* **Task requirements**: When you retype the listing, keep every word exactly as it appears.

* **Data shown**:
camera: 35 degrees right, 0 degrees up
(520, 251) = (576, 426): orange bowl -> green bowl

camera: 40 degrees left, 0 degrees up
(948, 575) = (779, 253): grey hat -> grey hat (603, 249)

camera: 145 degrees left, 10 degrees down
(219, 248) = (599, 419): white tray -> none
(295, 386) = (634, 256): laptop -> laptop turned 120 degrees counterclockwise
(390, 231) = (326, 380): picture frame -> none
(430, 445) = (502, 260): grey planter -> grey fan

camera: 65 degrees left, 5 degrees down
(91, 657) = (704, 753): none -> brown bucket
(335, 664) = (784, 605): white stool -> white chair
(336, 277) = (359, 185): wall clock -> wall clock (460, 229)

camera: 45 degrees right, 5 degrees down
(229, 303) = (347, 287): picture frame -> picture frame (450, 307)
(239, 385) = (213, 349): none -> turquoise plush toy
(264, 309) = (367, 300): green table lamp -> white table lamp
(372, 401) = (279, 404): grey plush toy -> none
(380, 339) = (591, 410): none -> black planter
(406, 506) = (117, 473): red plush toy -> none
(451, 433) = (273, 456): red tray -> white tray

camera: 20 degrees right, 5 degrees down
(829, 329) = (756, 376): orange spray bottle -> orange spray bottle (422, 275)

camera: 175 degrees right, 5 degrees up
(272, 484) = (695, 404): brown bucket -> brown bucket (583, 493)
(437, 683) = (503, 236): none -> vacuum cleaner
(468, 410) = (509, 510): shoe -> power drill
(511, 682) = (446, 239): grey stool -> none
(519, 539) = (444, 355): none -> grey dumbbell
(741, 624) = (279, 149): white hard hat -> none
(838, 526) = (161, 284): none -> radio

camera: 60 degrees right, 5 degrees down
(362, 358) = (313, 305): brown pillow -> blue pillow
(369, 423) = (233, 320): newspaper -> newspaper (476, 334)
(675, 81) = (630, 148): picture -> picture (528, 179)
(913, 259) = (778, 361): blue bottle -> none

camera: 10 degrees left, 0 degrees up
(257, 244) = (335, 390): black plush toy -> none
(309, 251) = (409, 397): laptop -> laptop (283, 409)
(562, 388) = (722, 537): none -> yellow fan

* **Solution to the exercise**:
camera: 35 degrees right, 0 degrees up
(520, 251) = (576, 426): orange bowl -> green bowl

camera: 40 degrees left, 0 degrees up
(948, 575) = (779, 253): grey hat -> grey hat (603, 249)

camera: 145 degrees left, 10 degrees down
(219, 248) = (599, 419): white tray -> none
(295, 386) = (634, 256): laptop -> laptop turned 120 degrees counterclockwise
(390, 231) = (326, 380): picture frame -> none
(430, 445) = (502, 260): grey planter -> grey fan

camera: 65 degrees left, 5 degrees down
(91, 657) = (704, 753): none -> brown bucket
(335, 664) = (784, 605): white stool -> white chair
(336, 277) = (359, 185): wall clock -> wall clock (460, 229)

camera: 45 degrees right, 5 degrees down
(229, 303) = (347, 287): picture frame -> picture frame (450, 307)
(239, 385) = (213, 349): none -> turquoise plush toy
(264, 309) = (367, 300): green table lamp -> white table lamp
(372, 401) = (279, 404): grey plush toy -> none
(380, 339) = (591, 410): none -> black planter
(406, 506) = (117, 473): red plush toy -> none
(451, 433) = (273, 456): red tray -> white tray

camera: 20 degrees right, 5 degrees down
(829, 329) = (756, 376): orange spray bottle -> orange spray bottle (422, 275)

camera: 175 degrees right, 5 degrees up
(272, 484) = (695, 404): brown bucket -> brown bucket (583, 493)
(437, 683) = (503, 236): none -> vacuum cleaner
(468, 410) = (509, 510): shoe -> power drill
(511, 682) = (446, 239): grey stool -> none
(519, 539) = (444, 355): none -> grey dumbbell
(741, 624) = (279, 149): white hard hat -> none
(838, 526) = (161, 284): none -> radio

camera: 60 degrees right, 5 degrees down
(362, 358) = (313, 305): brown pillow -> blue pillow
(369, 423) = (233, 320): newspaper -> newspaper (476, 334)
(675, 81) = (630, 148): picture -> picture (528, 179)
(913, 259) = (778, 361): blue bottle -> none

camera: 10 degrees left, 0 degrees up
(257, 244) = (335, 390): black plush toy -> none
(309, 251) = (409, 397): laptop -> laptop (283, 409)
(562, 388) = (722, 537): none -> yellow fan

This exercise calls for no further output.